Les actes et les paroles d'un prof d'éducation physique de Laeken à ses élèves de 9 et 10 ans font froid dans le dos. Ils sont rapportés par La Capitale ce vendredi. Le quotidien informe qu'une lettre de plainte a été adressée à l'école des Magnolias signée par plus de 70 parents. Ceux-ci accusent le professeur incriminé de maltraîtance et de racisme. Leur lettre reprend plusieurs témoignages d'élèves.

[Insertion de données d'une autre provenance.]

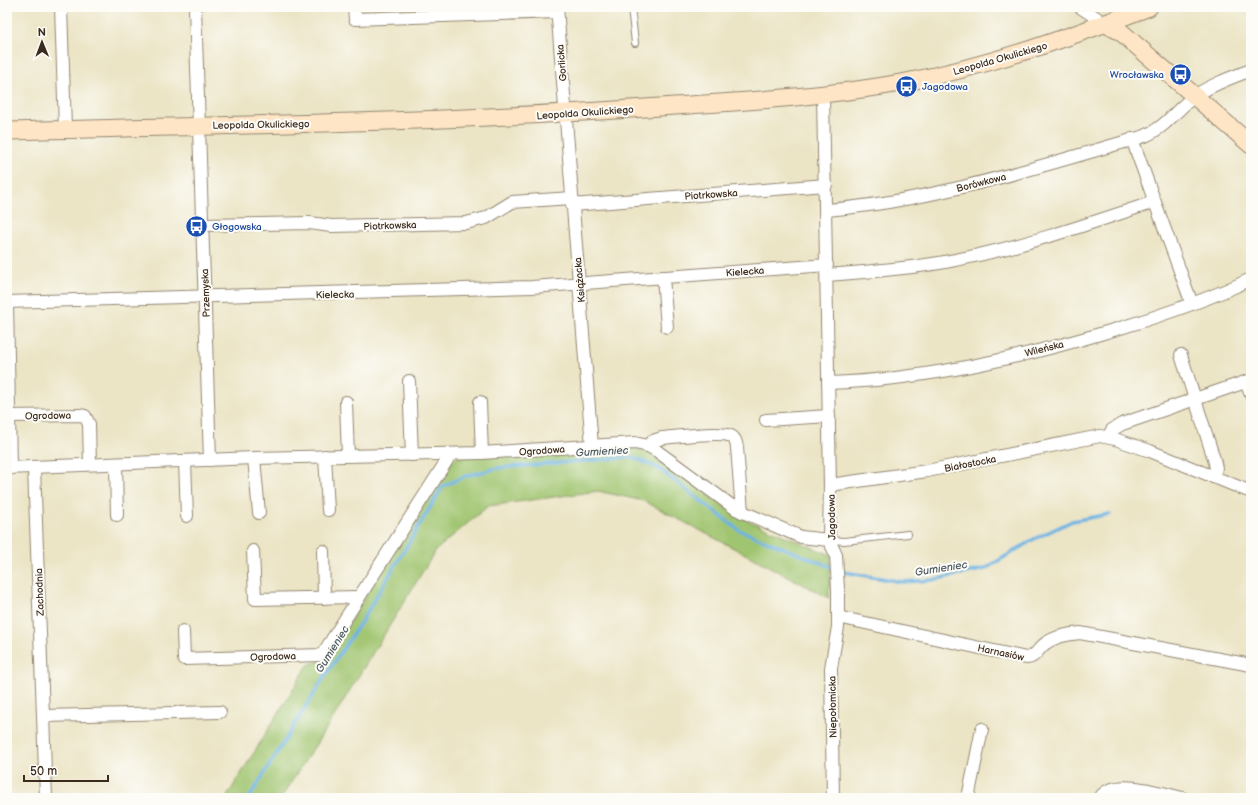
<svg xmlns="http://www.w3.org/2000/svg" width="1258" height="805" viewBox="0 0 1258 805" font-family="'Balsamiq Sans',sans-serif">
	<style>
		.green { fill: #a0c570; stroke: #6e7847 }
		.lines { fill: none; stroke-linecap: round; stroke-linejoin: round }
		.stream { stroke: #6db3e3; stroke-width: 3.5 }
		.lane-casing { stroke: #938772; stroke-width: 8 }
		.street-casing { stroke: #938772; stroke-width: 14 }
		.secondary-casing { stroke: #938772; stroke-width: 19 }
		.lane { stroke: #fff; stroke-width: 6 }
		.street { stroke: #fff; stroke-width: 12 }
		.secondary { stroke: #fee5c5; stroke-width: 17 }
		.labels { text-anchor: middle; stroke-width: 4; stroke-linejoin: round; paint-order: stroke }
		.street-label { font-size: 10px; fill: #3b2a1e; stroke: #fdfcf7 }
		.transit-label { font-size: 10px; fill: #164399; stroke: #fdfcf7; text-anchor: start }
		.water-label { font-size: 11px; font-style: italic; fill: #4c5a63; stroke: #fdfcf7 }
	</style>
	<rect width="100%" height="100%" fill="#fdfcf7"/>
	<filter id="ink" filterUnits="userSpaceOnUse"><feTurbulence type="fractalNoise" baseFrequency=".025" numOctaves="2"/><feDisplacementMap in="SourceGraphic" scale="8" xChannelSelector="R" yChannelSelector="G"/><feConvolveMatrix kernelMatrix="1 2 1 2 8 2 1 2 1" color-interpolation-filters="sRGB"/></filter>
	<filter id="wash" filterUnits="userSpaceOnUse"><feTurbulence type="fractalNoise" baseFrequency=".012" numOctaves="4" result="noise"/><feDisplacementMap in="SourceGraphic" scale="16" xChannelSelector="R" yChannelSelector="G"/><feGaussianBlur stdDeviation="0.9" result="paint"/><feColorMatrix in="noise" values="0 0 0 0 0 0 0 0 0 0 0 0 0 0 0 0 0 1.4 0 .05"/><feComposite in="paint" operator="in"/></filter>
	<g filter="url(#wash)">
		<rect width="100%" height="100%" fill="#ebe4c5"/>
		<polygon class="green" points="636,449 650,452 739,517 831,555 829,598 644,501 598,491 488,506 436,550 331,721 281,798 226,798 308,665 327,658 444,470 456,457"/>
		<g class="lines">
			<polyline class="stream" points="249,798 323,679 361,622 443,486 466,476 498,468 632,457 658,468 739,530 844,572 903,582 932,580 985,569 1034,539 1072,521 1110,514"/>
		</g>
	</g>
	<g filter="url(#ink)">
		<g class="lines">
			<defs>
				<g id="lane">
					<polyline points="631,7 635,43"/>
					<polyline points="829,540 844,541 908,534"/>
				</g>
				<g id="street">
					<polyline points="61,7 65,129"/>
					<polyline points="195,7 210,460"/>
					<polyline points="354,7 355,19 557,12"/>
					<polyline points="557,7 592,446"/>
					<polyline points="1080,7 1106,24"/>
					<polyline points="823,94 830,485 829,540 836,555 838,589 838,627 831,668 833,798"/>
					<polyline points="1132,139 1192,304"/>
					<polyline points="572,205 826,185"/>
					<path d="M826 210C935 201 1040 166 1145 136 1168 126 1176 109 1195 96 1212 84 1233 77 1251 70"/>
					<polyline points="203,225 310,223 331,226 466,223 486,218 512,202 572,198"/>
					<path d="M827 275C867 272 906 269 945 262 1016 249 1086 225 1154 202"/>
					<polyline points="663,277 667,327"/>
					<polyline points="7,302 532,287 827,265"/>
					<polyline points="7,302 10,468"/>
					<polyline points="1181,355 1214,459 1216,468 1213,477"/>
					<polyline points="409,381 412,455"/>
					<polyline points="1246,382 1251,395"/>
					<path d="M828 383C926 380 1024 357 1117 329 1163 315 1208 300 1251 279"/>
					<polyline points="346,402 348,456"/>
					<polyline points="480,402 482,453"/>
					<polyline points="9,416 81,415 85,416 89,424 90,464"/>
					<polyline points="766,420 829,416"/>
					<polyline points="1108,437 1112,430 1122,424 1251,380"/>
					<path d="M648 446 653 441 662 438C675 437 721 431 731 436 735 438 736 442 737 447L742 512"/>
					<polyline points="325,456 328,510"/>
					<polyline points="254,458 259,513"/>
					<polyline points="185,461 187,516"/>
					<polyline points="116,464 117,515"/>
					<polyline points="34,467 46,798"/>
					<polyline points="7,468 254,458 482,453 635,443 648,446 657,451 736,509 801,537 829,540"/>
					<polyline points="830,485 927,471 1100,436 1115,439 1150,451 1251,492"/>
					<polyline points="253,551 255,599 358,597"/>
					<polyline points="323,551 324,598"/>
					<path d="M838 617 1026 658C1036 658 1038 648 1046 643 1056 636 1068 634 1080 633L1251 665"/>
					<polyline points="183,631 184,659 322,655 451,454"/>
					<polyline points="43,716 220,712"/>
					<polyline points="968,798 982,729"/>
					<path d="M1100 798C1113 776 1163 794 1183 798"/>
				</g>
				<g id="secondary">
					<polyline points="1106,24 1121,32 1251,145"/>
					<path d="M7 131C220 125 433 123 645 108 732 102 820 98 906 82 989 66 1070 37 1149 7"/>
				</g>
			</defs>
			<use href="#lane" class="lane-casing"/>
			<use href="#street" class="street-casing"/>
			<use href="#secondary" class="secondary-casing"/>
			<use href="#lane" class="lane"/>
			<use href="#street" class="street"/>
			<use href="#secondary" class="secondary"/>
		</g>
	</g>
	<defs>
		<symbol id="bus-disc" viewBox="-11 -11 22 22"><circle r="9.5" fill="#1a4fb4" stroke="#fdfcf7"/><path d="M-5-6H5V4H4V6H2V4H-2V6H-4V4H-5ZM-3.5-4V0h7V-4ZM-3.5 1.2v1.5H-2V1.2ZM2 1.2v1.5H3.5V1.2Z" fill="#fff"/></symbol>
	</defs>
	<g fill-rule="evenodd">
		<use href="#bus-disc" x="1168" y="62" width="25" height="25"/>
		<use href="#bus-disc" x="894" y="74" width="25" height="25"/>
		<use href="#bus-disc" x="184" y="214" width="25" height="25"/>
	</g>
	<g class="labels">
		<g class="street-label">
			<text transform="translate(1000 58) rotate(-16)" y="4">Leopolda Okulickiego</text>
			<text transform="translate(561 63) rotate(-95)" y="4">Gorlicka</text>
			<text transform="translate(585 112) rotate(-4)" y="4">Leopolda Okulickiego</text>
			<text transform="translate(261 124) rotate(-1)" y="4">Leopolda Okulickiego</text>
			<text transform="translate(981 182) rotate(-14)" y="4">Borówkowa</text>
			<text transform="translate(711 194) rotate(-4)" y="4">Piotrkowska</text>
			<text transform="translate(390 225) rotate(-2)" y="4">Piotrkowska</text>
			<text transform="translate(745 271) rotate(-4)" y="4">Kielecka</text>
			<text transform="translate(579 280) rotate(-95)" y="4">Książacka</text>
			<text transform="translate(205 293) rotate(-92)" y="4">Przemyska</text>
			<text transform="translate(335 294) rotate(-1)" y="4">Kielecka</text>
			<text transform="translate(1044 348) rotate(-14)" y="4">Wileńska</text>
			<text transform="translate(48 415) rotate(-1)" y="4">Ogrodowa</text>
			<text transform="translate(542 450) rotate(-4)" y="4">Ogrodowa</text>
			<text transform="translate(970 463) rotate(-11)" y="4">Białostocka</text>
			<text transform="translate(831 517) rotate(-91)" y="4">Jagodowa</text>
			<text transform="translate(39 592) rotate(-92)" y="4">Zachodnia</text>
			<text transform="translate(1001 652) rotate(12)" y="4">Harnasiów</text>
			<text transform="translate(273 656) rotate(-2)" y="4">Ogrodowa</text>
			<text transform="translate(832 707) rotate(-91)" y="4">Niepołomicka</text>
		</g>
		<g class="transit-label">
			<text x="1164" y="78" text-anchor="end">Wrocławska</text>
			<text x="922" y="90">Jagodowa</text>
			<text x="212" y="230">Głogowska</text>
		</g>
		<g class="water-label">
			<text transform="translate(602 451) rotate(-3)" y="4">Gumieniec</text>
			<text transform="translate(941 568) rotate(-9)" y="4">Gumieniec</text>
			<text transform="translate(332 649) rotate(-58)" y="4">Gumieniec</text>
		</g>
	</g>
	<rect width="1258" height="805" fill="none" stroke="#fdfcf7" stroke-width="24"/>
	<g transform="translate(42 42) rotate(359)" stroke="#fdfcf7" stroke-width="3" paint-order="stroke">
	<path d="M0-3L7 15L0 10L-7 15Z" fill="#3b2a1e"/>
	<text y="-6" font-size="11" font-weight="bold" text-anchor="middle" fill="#3b2a1e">N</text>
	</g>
	<path d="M24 775v6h84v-6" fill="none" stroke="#3b2a1e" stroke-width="2"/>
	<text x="30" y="775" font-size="12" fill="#3b2a1e" stroke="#fdfcf7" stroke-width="3" paint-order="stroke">50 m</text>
</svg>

Dans cette lettre, on peut notamment lire que le professeur oblige les enfants à s'habiller en un temps record, "sablier en main". Sans quoi il les force à recommencer "jusqu'à 5 ou 10 fois". Il peut aussi les punir en les enfermant dans le vestiaire "avec les lumières éteintes" ou en les laissant poireauter dans le froid. Il interdit la visite aux toilettes, obligeant les élèves à "se faire pipi dessus". Il lui est aussi arrivé de shooter dans les cartables ou les équipements. Enfin, le professeur ne respecte pas l'intimité des petites filles dont il a la charge, se plaçant de leur côté du vestiaire lorsqu'elles se changent.

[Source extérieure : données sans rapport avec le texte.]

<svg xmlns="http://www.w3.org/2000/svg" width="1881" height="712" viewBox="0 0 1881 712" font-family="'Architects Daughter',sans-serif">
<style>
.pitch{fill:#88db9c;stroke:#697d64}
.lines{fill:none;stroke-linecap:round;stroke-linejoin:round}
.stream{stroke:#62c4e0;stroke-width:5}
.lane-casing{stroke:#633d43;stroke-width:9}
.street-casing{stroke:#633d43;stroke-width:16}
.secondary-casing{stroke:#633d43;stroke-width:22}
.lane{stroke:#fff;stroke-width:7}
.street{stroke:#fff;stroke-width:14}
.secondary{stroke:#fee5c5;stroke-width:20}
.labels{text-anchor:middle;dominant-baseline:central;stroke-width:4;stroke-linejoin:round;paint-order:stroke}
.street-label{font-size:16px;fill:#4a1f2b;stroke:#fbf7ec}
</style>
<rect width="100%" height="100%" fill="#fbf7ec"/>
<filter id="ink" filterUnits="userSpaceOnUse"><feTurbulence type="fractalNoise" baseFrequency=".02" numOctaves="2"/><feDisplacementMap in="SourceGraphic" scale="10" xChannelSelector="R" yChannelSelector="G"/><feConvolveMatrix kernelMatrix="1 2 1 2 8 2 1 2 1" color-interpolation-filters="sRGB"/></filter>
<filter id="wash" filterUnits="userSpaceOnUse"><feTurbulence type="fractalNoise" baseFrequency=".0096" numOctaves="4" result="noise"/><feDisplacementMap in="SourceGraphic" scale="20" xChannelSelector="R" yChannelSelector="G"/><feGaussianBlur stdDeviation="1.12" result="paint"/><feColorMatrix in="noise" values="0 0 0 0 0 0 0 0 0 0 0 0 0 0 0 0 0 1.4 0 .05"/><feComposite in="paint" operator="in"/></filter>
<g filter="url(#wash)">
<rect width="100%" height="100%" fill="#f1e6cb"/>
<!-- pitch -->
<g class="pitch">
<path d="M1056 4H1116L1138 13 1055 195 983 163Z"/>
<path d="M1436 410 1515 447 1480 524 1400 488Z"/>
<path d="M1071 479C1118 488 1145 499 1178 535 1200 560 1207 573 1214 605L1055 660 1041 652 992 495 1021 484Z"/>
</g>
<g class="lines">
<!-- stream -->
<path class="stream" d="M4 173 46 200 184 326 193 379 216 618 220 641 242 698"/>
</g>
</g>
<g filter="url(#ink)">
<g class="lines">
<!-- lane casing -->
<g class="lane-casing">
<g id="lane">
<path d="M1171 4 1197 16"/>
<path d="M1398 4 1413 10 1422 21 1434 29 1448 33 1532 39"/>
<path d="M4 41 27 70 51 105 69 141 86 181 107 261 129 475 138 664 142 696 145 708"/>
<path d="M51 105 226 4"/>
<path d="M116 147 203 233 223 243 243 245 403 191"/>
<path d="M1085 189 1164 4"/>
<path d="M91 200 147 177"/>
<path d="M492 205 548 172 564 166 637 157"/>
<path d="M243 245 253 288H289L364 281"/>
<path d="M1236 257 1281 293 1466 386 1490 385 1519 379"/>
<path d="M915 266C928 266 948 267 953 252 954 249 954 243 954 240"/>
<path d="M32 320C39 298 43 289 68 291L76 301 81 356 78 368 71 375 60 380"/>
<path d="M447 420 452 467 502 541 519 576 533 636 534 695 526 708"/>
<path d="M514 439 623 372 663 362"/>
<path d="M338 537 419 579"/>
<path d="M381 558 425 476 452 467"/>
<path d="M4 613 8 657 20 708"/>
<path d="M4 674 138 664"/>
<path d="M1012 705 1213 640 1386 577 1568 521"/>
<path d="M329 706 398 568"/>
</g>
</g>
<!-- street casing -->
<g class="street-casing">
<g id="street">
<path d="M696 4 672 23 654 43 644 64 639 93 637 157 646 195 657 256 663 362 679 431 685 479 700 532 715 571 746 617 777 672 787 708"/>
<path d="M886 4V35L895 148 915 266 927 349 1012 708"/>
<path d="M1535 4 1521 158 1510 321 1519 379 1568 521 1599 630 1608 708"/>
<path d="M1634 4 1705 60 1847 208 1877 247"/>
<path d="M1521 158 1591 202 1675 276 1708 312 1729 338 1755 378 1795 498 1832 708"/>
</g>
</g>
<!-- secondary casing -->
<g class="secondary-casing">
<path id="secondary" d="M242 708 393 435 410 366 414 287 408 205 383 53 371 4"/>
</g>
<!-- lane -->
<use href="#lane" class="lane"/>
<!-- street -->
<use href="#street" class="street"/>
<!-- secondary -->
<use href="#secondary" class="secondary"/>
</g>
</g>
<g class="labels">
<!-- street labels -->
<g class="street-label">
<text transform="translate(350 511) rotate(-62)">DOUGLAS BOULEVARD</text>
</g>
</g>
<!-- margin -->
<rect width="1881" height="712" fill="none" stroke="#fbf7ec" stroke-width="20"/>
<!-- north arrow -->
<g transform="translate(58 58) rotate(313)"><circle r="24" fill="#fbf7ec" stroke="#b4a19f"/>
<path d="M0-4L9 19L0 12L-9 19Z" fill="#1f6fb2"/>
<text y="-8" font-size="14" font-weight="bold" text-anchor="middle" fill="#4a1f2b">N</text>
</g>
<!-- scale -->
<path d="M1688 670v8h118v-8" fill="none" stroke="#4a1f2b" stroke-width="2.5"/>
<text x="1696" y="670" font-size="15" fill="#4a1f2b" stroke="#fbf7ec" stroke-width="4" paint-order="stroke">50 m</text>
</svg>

"Il n'est pas chez les marines"
A ces actes plutôt costauds, il faut ajouter des propos xénophobes. Le professeur a ainsi "plaisanté" avec un élève épuisé en faisant des pompes: "ce n'est pas l'heure de la prière". Il évoque aussi des "crédits banquaires auprès de banques marocaines" ou tient des propos insultants comme "Toi, tu finiras au chômage".
Une réunion a eu lieu entre les parents, le directeur et le professeur, qui reconnaît la plupart des accusations. Mais il invoque souvent l'humour ou "sa manière de faire". A la Ville de Bruxelles, pouvoir organisateur dans cet établissement, on estime selon La Capitale "qu'il s'agit d'un professeur d'une cinquantaine d'années qui utilise des méthodes de la vieille école". Le directeur général de l'inspection publique Charles Huygens assure que "le professeur sera encadré par des inspecteurs: il ne peut pas se comporter comme s'il était chez les marines".